* [Information provided]:
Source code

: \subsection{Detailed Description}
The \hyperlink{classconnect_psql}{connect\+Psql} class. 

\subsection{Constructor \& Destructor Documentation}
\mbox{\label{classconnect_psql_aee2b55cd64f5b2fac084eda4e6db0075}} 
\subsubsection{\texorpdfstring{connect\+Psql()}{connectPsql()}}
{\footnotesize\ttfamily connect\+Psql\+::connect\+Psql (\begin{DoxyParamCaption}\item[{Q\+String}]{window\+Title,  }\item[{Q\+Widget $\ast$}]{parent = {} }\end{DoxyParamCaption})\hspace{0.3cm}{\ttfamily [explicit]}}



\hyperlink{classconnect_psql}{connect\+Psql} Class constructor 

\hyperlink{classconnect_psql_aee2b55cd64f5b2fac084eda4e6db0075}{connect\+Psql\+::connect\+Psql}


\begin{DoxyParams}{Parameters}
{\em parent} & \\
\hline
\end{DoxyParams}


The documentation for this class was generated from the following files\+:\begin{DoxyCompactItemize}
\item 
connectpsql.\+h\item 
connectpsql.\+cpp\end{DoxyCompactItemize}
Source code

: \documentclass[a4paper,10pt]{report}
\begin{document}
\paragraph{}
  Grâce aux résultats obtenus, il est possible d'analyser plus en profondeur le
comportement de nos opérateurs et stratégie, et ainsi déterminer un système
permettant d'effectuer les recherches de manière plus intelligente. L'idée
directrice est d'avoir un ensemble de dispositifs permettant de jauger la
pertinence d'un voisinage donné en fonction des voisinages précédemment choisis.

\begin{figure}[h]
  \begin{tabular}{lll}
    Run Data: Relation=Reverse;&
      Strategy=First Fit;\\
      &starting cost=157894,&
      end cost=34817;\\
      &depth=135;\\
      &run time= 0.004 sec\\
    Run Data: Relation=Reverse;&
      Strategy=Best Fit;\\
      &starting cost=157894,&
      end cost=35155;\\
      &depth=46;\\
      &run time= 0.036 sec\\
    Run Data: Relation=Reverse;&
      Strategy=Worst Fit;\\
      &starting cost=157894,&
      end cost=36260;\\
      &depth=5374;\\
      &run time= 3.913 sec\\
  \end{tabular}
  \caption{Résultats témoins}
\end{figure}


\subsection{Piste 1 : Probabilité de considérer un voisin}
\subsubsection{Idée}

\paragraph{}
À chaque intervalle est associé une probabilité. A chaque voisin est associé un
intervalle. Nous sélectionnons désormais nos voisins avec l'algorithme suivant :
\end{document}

* [Work instruction]:
Retype every entry exactly as it stands.

* [Your response]:
Source code

: \subsection{Detailed Description}
The \hyperlink{classconnect_psql}{connect\+Psql} class. 

\subsection{Constructor \& Destructor Documentation}
\mbox{\label{classconnect_psql_aee2b55cd64f5b2fac084eda4e6db0075}} 
\subsubsection{\texorpdfstring{connect\+Psql()}{connectPsql()}}
{\footnotesize\ttfamily connect\+Psql\+::connect\+Psql (\begin{DoxyParamCaption}\item[{Q\+String}]{window\+Title,  }\item[{Q\+Widget $\ast$}]{parent = {} }\end{DoxyParamCaption})\hspace{0.3cm}{\ttfamily [explicit]}}



\hyperlink{classconnect_psql}{connect\+Psql} Class constructor 

\hyperlink{classconnect_psql_aee2b55cd64f5b2fac084eda4e6db0075}{connect\+Psql\+::connect\+Psql}


\begin{DoxyParams}{Parameters}
{\em parent} & \\
\hline
\end{DoxyParams}


The documentation for this class was generated from the following files\+:\begin{DoxyCompactItemize}
\item 
connectpsql.\+h\item 
connectpsql.\+cpp\end{DoxyCompactItemize}
Source code

: \documentclass[a4paper,10pt]{report}
\begin{document}
\paragraph{}
  Grâce aux résultats obtenus, il est possible d'analyser plus en profondeur le
comportement de nos opérateurs et stratégie, et ainsi déterminer un système
permettant d'effectuer les recherches de manière plus intelligente. L'idée
directrice est d'avoir un ensemble de dispositifs permettant de jauger la
pertinence d'un voisinage donné en fonction des voisinages précédemment choisis.

\begin{figure}[h]
  \begin{tabular}{lll}
    Run Data: Relation=Reverse;&
      Strategy=First Fit;\\
      &starting cost=157894,&
      end cost=34817;\\
      &depth=135;\\
      &run time= 0.004 sec\\
    Run Data: Relation=Reverse;&
      Strategy=Best Fit;\\
      &starting cost=157894,&
      end cost=35155;\\
      &depth=46;\\
      &run time= 0.036 sec\\
    Run Data: Relation=Reverse;&
      Strategy=Worst Fit;\\
      &starting cost=157894,&
      end cost=36260;\\
      &depth=5374;\\
      &run time= 3.913 sec\\
  \end{tabular}
  \caption{Résultats témoins}
\end{figure}


\subsection{Piste 1 : Probabilité de considérer un voisin}
\subsubsection{Idée}

\paragraph{}
À chaque intervalle est associé une probabilité. A chaque voisin est associé un
intervalle. Nous sélectionnons désormais nos voisins avec l'algorithme suivant :
\end{document}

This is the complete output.